War crime victims let down by the bloated aid system

Published by The Times (9th January, 2020)

The issue was clear, the intentions noble, the promises bold. The coming together in common cause of politicians, charities and celebrities attracted global attention. But five years after William Hague, then foreign secretary, talked of ending ‘one of the greatest injustices of our time’ by banishing rape from battlefields, his heartfelt initiative has come to serve as another indictment of British aid policies.

It began with a conference, hosted by the unlikely pairing of Hague and the Hollywood actress Angelina Jolie. The aid industry loves a nice conference and this one was big. It cost taxpayers £5.2 million amid austerity. Feeding 1,700 delegates from 123 nations cost about £300,000, while £576,000 was spent on taxis, flights and hotel beds.

But who could quibble over costly canapés when the prize was so huge: to end the horrors and tackle the trauma of sexual violence in conflict zones? Sadly, a report from the aid watchdog has revealed a more prosaic reality. Behind the impressive speeches and impassioned slogans lies a textbook case of much that has gone wrong with our bloated £14.6 billion aid programme.

Friction and duplication between government departments. No strategic vision, no plan and minimal evidence behind a subsequent £34 million initiative. The views of victims swept aside, going against best practice and stated goals, while increasing ‘the risk that programming inadvertently causes harm’. Yet a team of consultants was hired and there was ‘heated debate over terminology’.
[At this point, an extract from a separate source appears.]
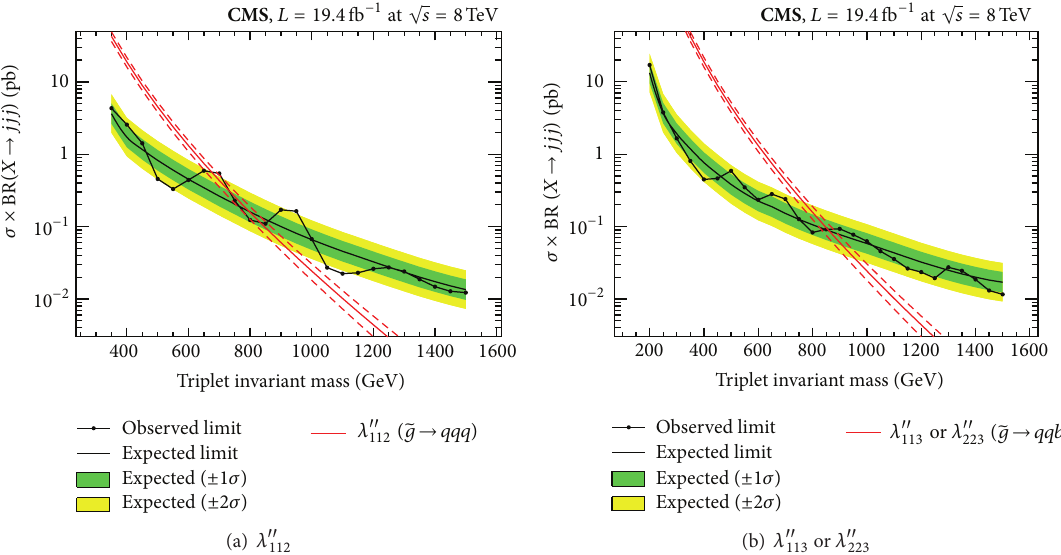
Figure 16: Observed and expected 95% CL cross section limits as a function of mass for the inclusive (a) and heavy-flavor searches (b). The limits for the heavy-flavor search cover two mass ranges, one for low-mass gluinos ranging from 200 to 600 GeV, and one for high-mass gluinos covering the complementary mass range up to 1500GeV (from [45]).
Whitehall rules forced those running projects to spend cash fast ‘with disregard for the quality of programmes’ — such a tawdry feature of parliament’s determination to meet the daft UN aid spending target. Interest waned and budgets plunged after Hague left the Foreign Office, another familiar story in a sector so reliant on the whims of fashion and dictates of politicians.

It is pitiful stuff but perhaps we should not be surprised. After all, the Foreign Office is so myopic that it blows aid on North Korean officials and China’s security. The initiative involved the UN, whose peacekeepers have a grotesque record of rape, and charities such as Oxfam and Save the Children whose determination to protect their brands led them into covering up staff sexual abuse.

This time the sums are comparatively small as the aid caravan moves on. Yet once again we see the corrosive impact of policy when driven by starstruck politicians, posturing celebrities and grasping charities. Whether through shameful selfishness or simply shocking naivety, they have exploited the despair of desperate people.